Preserving America’s Natural and Cultural Heritage
In 1872, before the U.S. had even seen its hundredth birthday, Yellowstone National Park was established to welcome the adventurous in the wild, rugged territory of Wyoming. It had been a decision arrived at with some practicality: Conservationists wanted to protect the area’s natural treasures — geysers, canyons, waterfalls and hot springs; the army wanted a secure base of operations in the region, and railroad entrepreneurs wanted to give the public a great excuse to ride their new routes westward.
In the best of the American tradition, these demands arrived at mutual satisfaction, but since Wyoming was not yet a state, there was no state government to administer a park there. The task of managing the park therefore fell to the federal government, establishing a national park — the first in a long line of protected areas that would come to protect not only America’s natural beauty, but also its rich cultural heritage.

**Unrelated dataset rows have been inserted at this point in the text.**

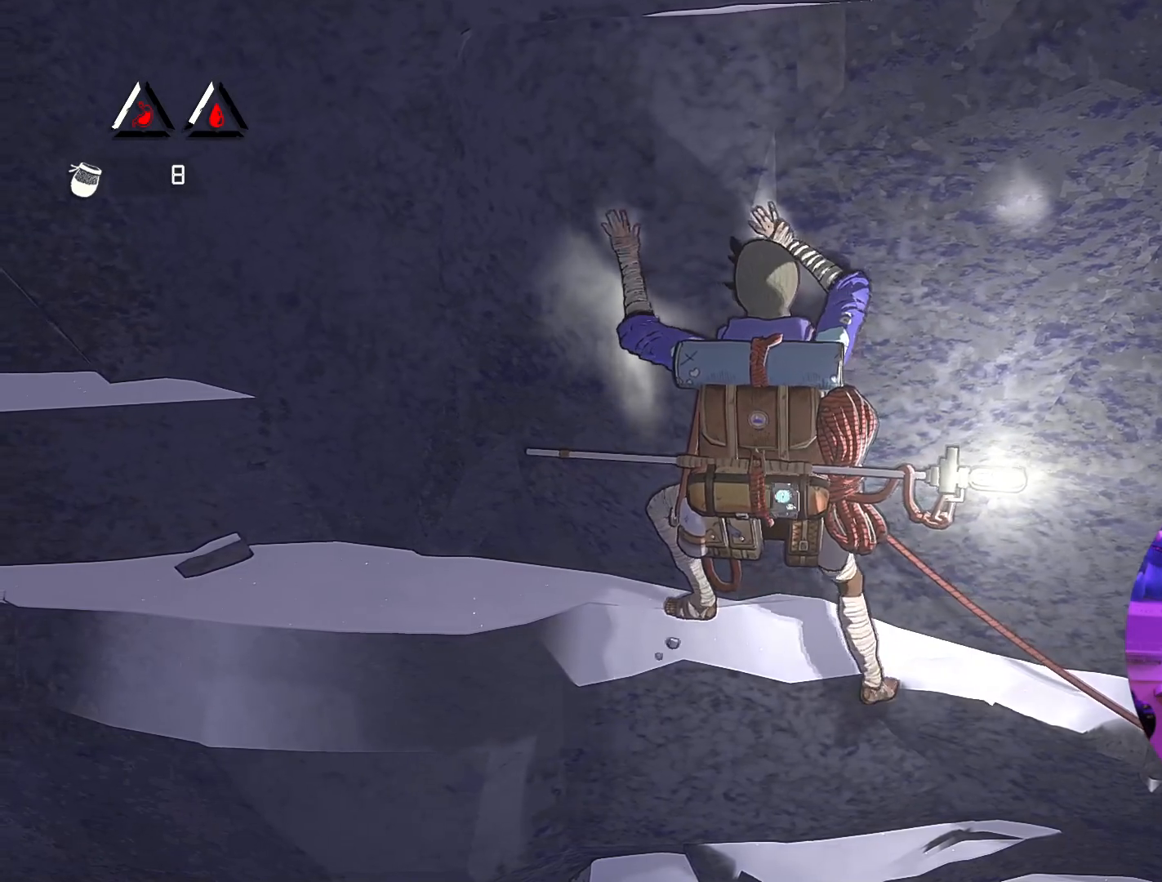
{"buttons": [], "left_stick": "left", "right_stick": "center", "events": [[17, "left_stick", "left"]]}
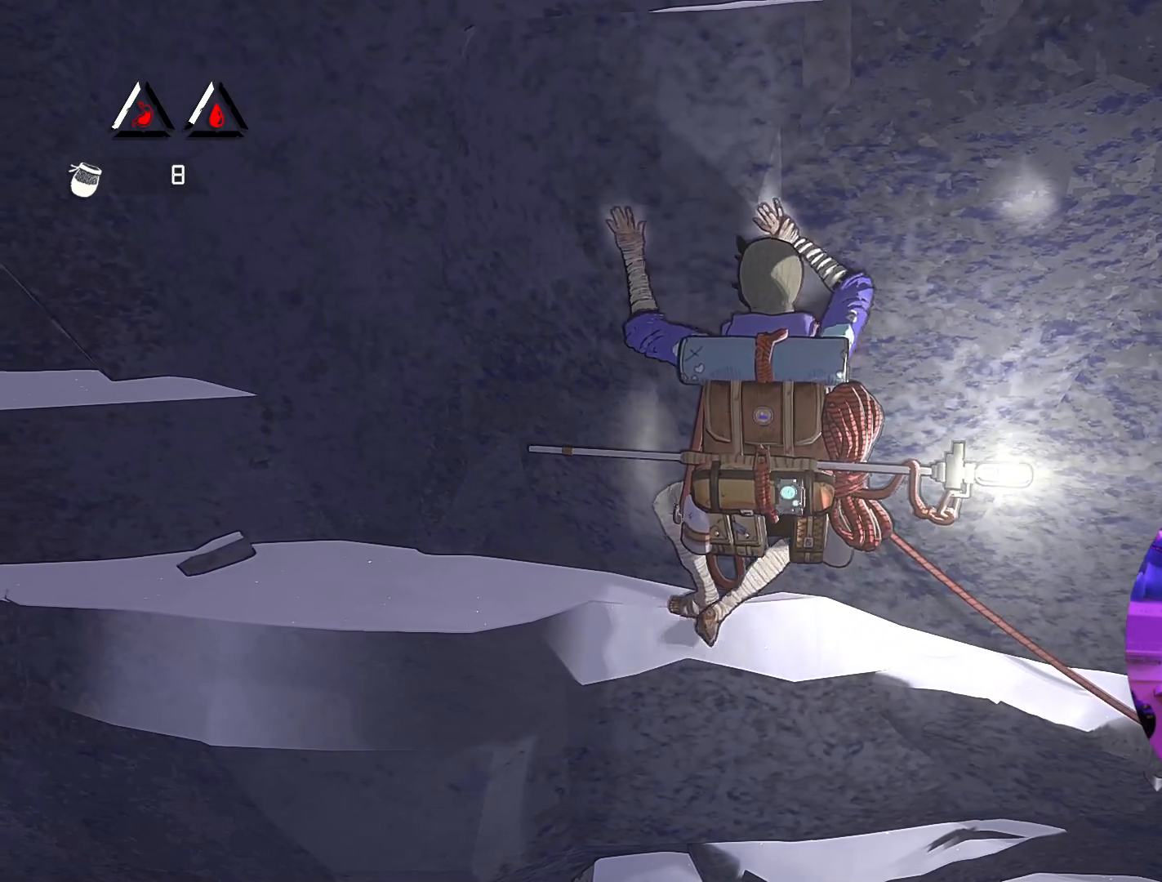
{"buttons": ["R1"], "left_stick": "center", "right_stick": "center", "events": [[283, "R1", "down"], [317, "left_stick", "center"]]}
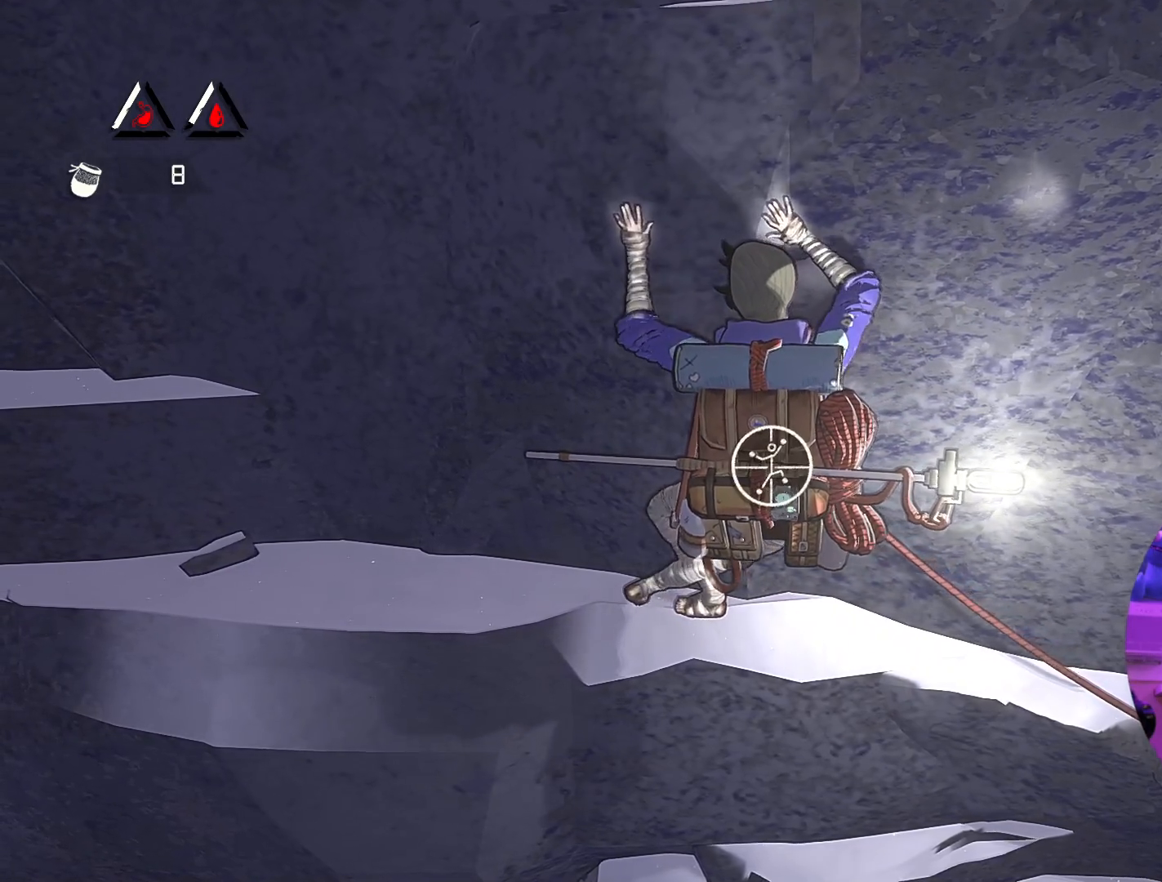
{"buttons": ["R1"], "left_stick": "up-right", "right_stick": "center", "events": [[350, "left_stick", "up-right"]]}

Today, thanks to the conservation efforts of concerned citizens, forward-thinking legislators and benevolent philanthropists, we may walk among groves of giant sequoias in California, drive the scenic byways of the Shenandoah, catch the first rays of the sun in Maine and marvel at the dusk light-painted walls of the Grand Canyon. We can walk the volcanoes of Hawaii and tour the glaciers of Alaska. We can learn about the life ways of native peoples and pioneers, and stay overnight in historic lodges and cabins. And, in doing so, we too contribute to the preservation of America’s greatest treasures.